Motif finder

The motif finder searches for a specified nucleotide sequence in the reference genome. The results are displayed as features in two new tracks.

How to run the motif finder#

  1. Select Tools > Find Motif to bring up the motif finder dialog.

  2. Enter the sequence for which to search, using one of following three formats:

    • A sequence of nucleotides.

    • A sequence of nucleotides with IUPAC ambiguity codes.
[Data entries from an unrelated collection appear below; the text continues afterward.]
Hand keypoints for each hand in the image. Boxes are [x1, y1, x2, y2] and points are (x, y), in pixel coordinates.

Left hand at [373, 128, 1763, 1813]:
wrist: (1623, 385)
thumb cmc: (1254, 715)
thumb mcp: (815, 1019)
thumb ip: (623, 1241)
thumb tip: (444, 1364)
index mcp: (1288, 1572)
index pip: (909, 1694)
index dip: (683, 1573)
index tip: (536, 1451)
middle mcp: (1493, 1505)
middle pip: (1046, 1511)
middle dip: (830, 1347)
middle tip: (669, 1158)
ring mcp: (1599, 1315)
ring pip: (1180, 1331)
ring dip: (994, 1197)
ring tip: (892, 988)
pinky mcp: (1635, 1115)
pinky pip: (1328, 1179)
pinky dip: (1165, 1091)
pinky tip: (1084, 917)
      • For example, let's say you want to find bacterial promoter upstream elements consisting of 6 adenines (A), followed by a purine (A or G), then any nucleotide (A, C, G, or T), and finally another purine (A or G). You would enter the sequence "AAAAAARNR".
    • A regular expression that follows Java regex syntax.

      • For example, to find occurrences of the canonical TATA box sequences TATAAAAA, TATATAAA, and TATAAATA, you can enter the regular expression "TATA[AT]A[AT]A". Regular expressions are particularly useful for finding variable length sequences. For example, to search for the sequence TATAAA, optionally followed by any number of additional adenines, enter the regular expression "TATAAA+".
  3. Enter names for the result feature tracks that will show where the sequence matches the positive and negative strands of the reference genome.

    • By default, the results from the positive strand are displayed in blue, and results from the negative strand in red. To change the color, right-click on the feature track and select Change Track Color from the pop-up menu.

Example#

Since we entered a short sequence, it gets a large number of hits. Looking at the results directly upstream of the gene GBP4, we see a match on the positive strand and two on the negative strand.

By default, the search result tracks are displayed in Expanded mode, so you can see overlapping matches.